2.4.5 HA with two WAN failover - two interfaces become master after approx. 2 hours
-
Hi Everyone
I'm starting to configure a multi-WAN multi-LAN FW with pfSense since last week, it seem a gorgeous product, and I could construct a HA FW with two LANs and two WANs (I've started with the HA and WAN balabce / failover, all the other things like Firewall itself, DHCP or DNS are pending until I can solve this issue)What I got:
Two pfsense intances: Oracle Virtual machines, with 5 NICs (virtio, promisc. mode enabled. One LAN, One DMZ, two WAN (fiexd IP's), and an exclusive SYNC interface)The problem:
I start both FWs, everything works fine (pfsync, CARP, XMLRPC), all HA / failover test work fine (shutdown any node, disconnect any WAN channel)....but around 2 hours the slave node becomes MASTER on two interfaces.... I need to restart the slave node and everything comes to normal...until two hours later... and soI've reading many forums trying to fix the issue, the logs only show:
carp: 2@vtnet1: BACKUP -> MASTER (master timed out)

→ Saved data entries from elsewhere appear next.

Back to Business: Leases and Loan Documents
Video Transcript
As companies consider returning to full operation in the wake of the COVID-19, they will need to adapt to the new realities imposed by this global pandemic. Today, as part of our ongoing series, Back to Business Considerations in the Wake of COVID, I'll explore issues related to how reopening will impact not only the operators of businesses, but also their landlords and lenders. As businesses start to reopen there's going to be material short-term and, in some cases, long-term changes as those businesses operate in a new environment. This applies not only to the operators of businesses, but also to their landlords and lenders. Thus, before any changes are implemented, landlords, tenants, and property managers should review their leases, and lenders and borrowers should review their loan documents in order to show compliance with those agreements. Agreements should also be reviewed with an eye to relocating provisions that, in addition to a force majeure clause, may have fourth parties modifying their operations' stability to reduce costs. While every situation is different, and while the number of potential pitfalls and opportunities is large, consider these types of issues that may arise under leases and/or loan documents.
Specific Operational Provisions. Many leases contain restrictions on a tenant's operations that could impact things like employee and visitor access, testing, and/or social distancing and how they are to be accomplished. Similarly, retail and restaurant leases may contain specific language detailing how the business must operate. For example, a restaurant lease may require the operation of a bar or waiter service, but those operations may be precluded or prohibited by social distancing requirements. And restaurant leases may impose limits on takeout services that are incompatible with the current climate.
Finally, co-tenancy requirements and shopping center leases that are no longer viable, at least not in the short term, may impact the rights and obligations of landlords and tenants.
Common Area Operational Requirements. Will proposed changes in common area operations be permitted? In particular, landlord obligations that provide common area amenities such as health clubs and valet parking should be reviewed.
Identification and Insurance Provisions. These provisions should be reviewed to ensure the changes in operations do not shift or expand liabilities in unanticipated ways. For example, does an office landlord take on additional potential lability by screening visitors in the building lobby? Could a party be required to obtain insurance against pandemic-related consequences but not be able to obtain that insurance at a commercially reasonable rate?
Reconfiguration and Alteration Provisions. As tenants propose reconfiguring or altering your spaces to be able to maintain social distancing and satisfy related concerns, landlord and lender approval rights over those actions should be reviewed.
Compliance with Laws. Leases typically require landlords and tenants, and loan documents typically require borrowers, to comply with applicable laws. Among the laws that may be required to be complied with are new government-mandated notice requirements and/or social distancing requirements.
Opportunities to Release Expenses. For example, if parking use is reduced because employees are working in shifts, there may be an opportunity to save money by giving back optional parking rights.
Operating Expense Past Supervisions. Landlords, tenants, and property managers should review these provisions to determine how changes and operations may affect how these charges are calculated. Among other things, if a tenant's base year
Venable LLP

carp: 4@vtnet2: BACKUP -> MASTER (master timed out)I also checked the spanning tree and other blocking issues in the switches, all are disabled, I've also working with the VIP base time (varying it from 1 to 7) but the behaviour persists
When only a FW is on, it works OK....but both FW work for around 1 - 2 hours, the the SLAVE has the behaviour menctioned above.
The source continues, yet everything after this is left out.